Breaking the Rules

NotebooksDuring high school, we spent a lot of time learning the rules of grammar and practicing them in our writing. As the parent of a teenager taking English this semester, I’ve been reminded of them again. When I try to picture writing fiction today using the rules she was just given for her formal papers, I start to hyperventilate.

I don’t remember who said it, but there’s a line about it being okay to break writing rules once you know what they are and you’re conscious you’re breaking them.

I break them.  All. The. Time. Here are the ones I decimate each time I write:

Grammar rules:

  • Don’t use sentence fragments. Um, sorry.  Sometimes a fragment, a thought, is exactly what’s needed. Especially when it comes to dialogue.  (See? That’s a fragment right there. Looks fine to me!)
  • Don’t end sentences with prepositions. Let’s be honest…it happens. We speak that way, too. If you write “To whom are you giving the finger,” people are gonna laugh or think your character has a stick up their….yeah.   But if you say “who are you giving the finger to?” you can hear it in your ear.  (And yes, part of me cringes. I can’t help it.
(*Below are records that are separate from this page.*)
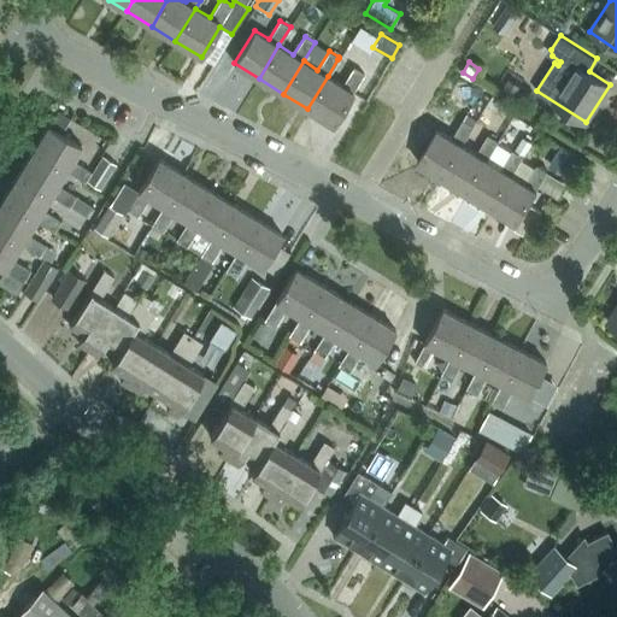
[(342,84),(328,76),(307,109),(333,124),(353,92),(352,92),(364,72),(353,66),(342,84)]
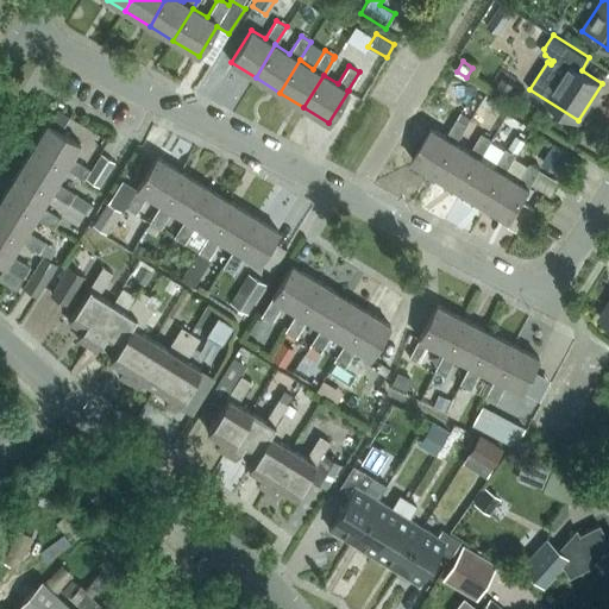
[(503,76),(494,92),(506,99),(515,83),(503,76)]
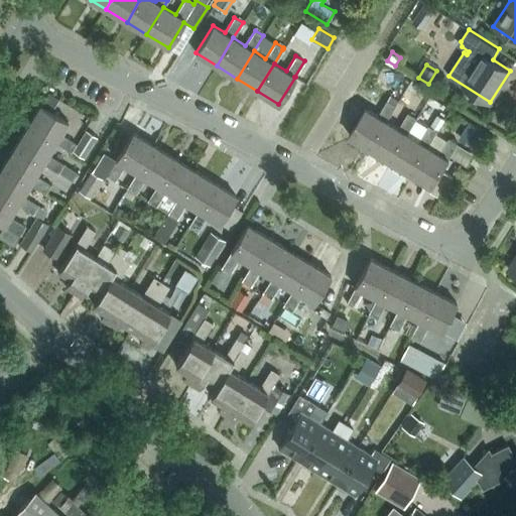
[(413,80),(407,90),(417,96),(423,86),(413,80)]
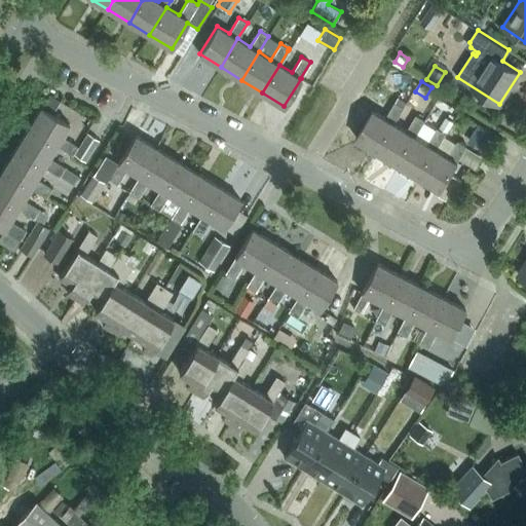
[(357,138),(378,151),(395,123),(405,107),(396,102),(386,117),(373,110),(357,138)]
But I know it flows better.)
  • And don’t start sentences with the word AND.  *falls over dead laughing*   I try not to overdo it, but I love starting sentences with And. And But.  Because I can.


Writing rules:

  • Write what you know.   I think most writers agree this is a “yeah, right” kind of thing. We write what we want to write. If we’re good at our jobs, we learn about those things, whether it’s how to hotwire a car, wield a flogger, or the best poison to use to kill someone.  (And yes, we all know we’re on some watch list somewhere.  Call it a job perk or a job hazard. Your choice.)
  • You should always plot out your books.  This is nice, in theory. In practice, many of us are pantsters – we wing it.  Though as a pantster I have a general idea of beginning, middle, and end, I rarely know how I’m getting there. I just…write.  Not that plotting is bad – if it’s what you do. But you don’t have to. Work the way that works for YOU.

 

If you search online, you’ll find any number of “rules for writing” — though many of them give conflicting advice.  And I do like to read them, but I pick and choose what I agree with.  (See? The AND and preposition things again!)

Bottom line for me: if you write a compelling story that sucks me in, I’m not going to care if you plotted it or wrote whatever came into your head, if you start a sentence with And, or if you end a sentence with a preposition.

How about you? Any writing rules to share? Any particular grammar rule you hate seeing broken?


Comments

Breaking the Rules — 5 Comments

  1. One of my favorite quotes on excessive adherence to strict grammar is attributed (in several variations) to Winston Churchill, who was himself an elegant writer. The story goes that an editor clumsily rearranged one of Churchill’s sentences in order to avoid having it end in a preposition, and Churchill replied with “This is the sort of English up with which I will not put.”

    Good point, Churchill. While grammar certainly provides a useful guide for composing and structuring language, it can lead to some rather ridiculous results if applied too stringently. At some point we have to consider not just the meaning and correctness of our writing, but also its flow and even its sound. I absolutely agree that good writing – especially in dialogue – should sound natural, and it’s not always possible to make that happen using only the kinds of sentences our teachers diagrammed on the blackboard.

  2. I so agree with you Jodie. I have to restrain myself from starting sentences with ‘And’ or ‘But’, and I have a deep love for sentence fragments. And the rule about only writing what you know? If I’d done that, my last book would have been 50,000 words about vacuuming and double entry accounting. Not fun. Great post, Jodie!